Scan the records for the word "down". Report each line where it occurs.

## PROVIDED ENTRIES
......

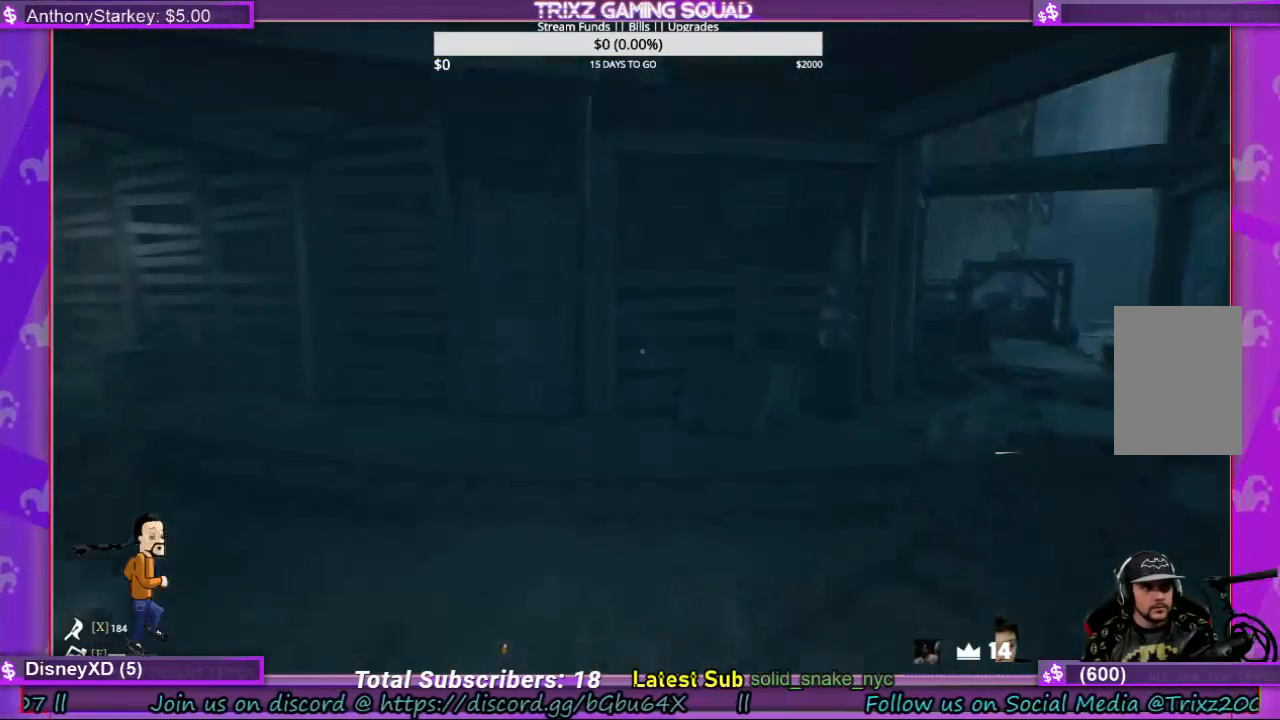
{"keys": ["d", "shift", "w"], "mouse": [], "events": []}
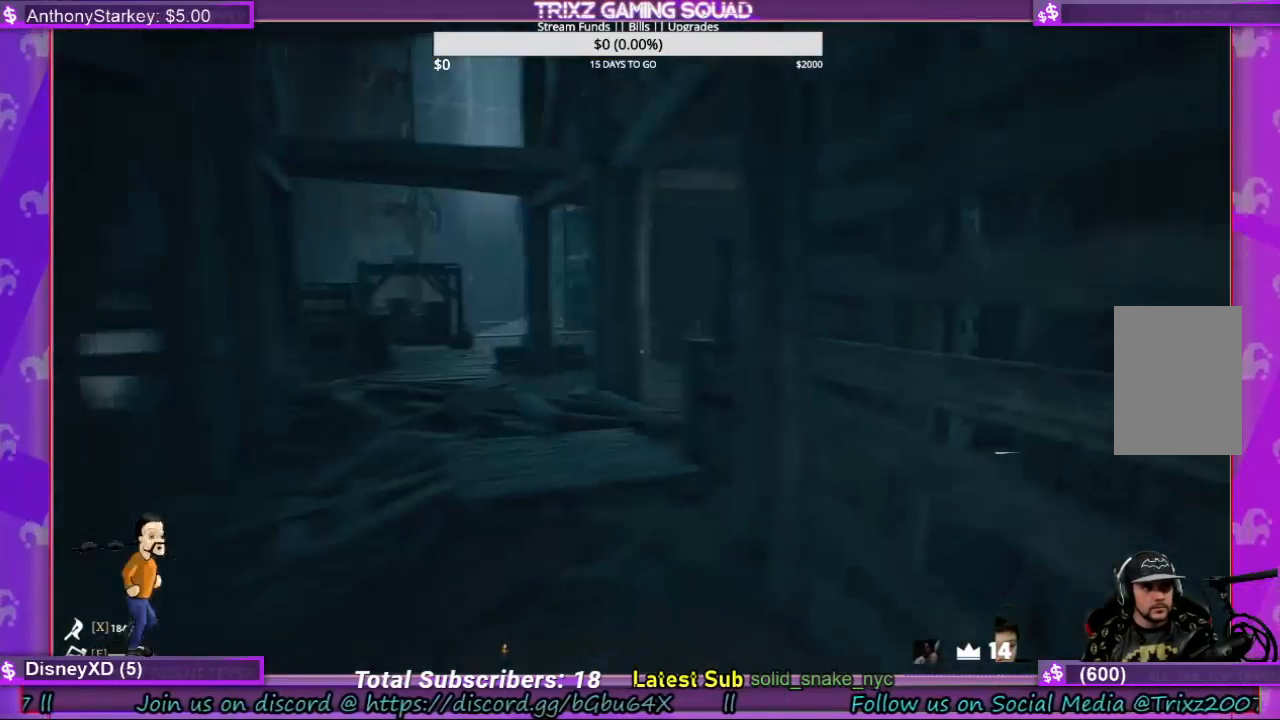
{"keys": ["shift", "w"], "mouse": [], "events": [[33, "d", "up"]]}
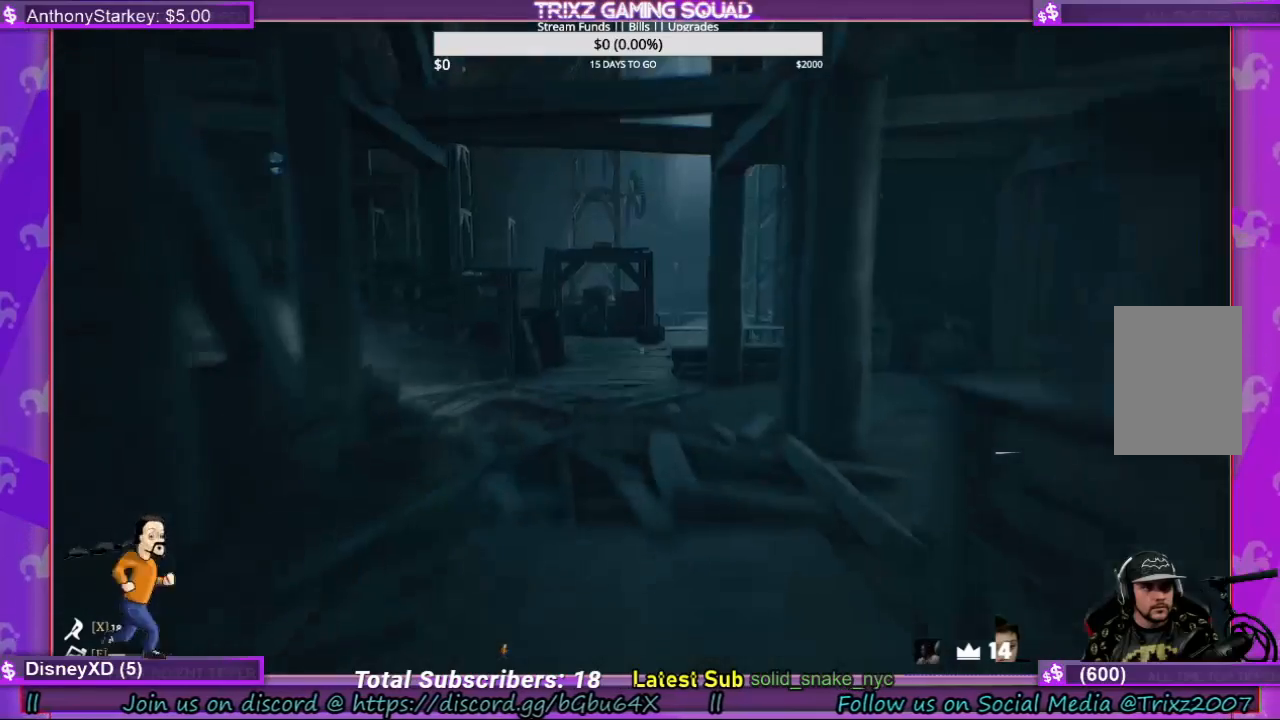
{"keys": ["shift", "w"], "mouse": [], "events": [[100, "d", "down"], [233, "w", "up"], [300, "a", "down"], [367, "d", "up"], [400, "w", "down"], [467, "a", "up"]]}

......

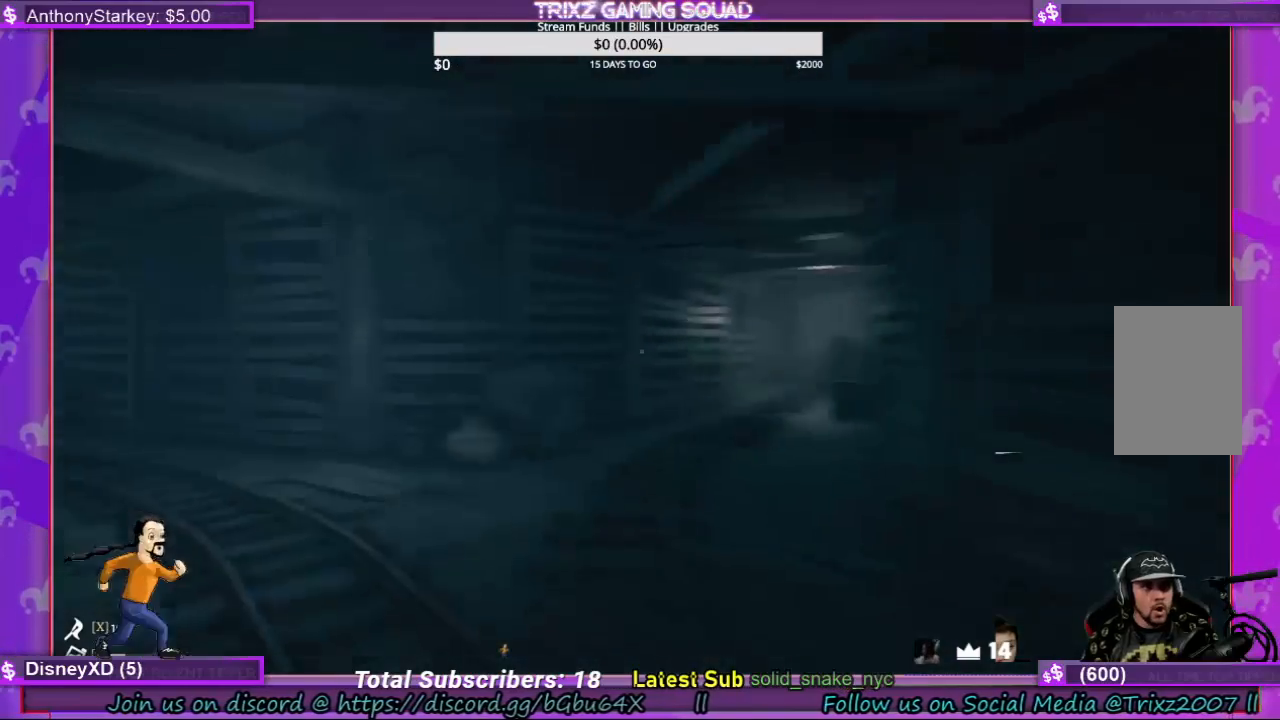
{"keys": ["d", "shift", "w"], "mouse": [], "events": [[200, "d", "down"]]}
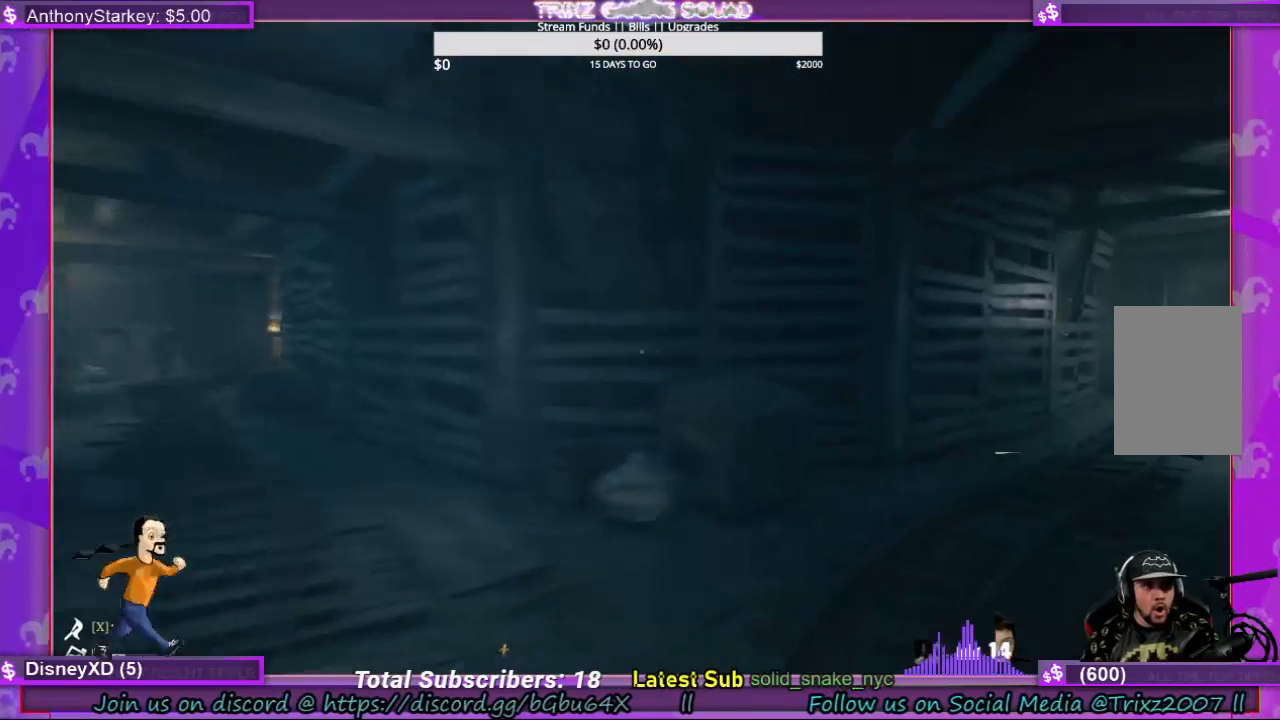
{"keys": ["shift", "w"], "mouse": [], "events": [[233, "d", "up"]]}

......

## SOLUTION FOR THIS PROBLEM
{"keys": ["shift", "w"], "mouse": [], "events": [[100, "d", "down"], [233, "w", "up"], [300, "a", "down"], [367, "d", "up"], [400, "w", "down"], [467, "a", "up"]]}
{"keys": ["d", "shift", "w"], "mouse": [], "events": [[200, "d", "down"]]}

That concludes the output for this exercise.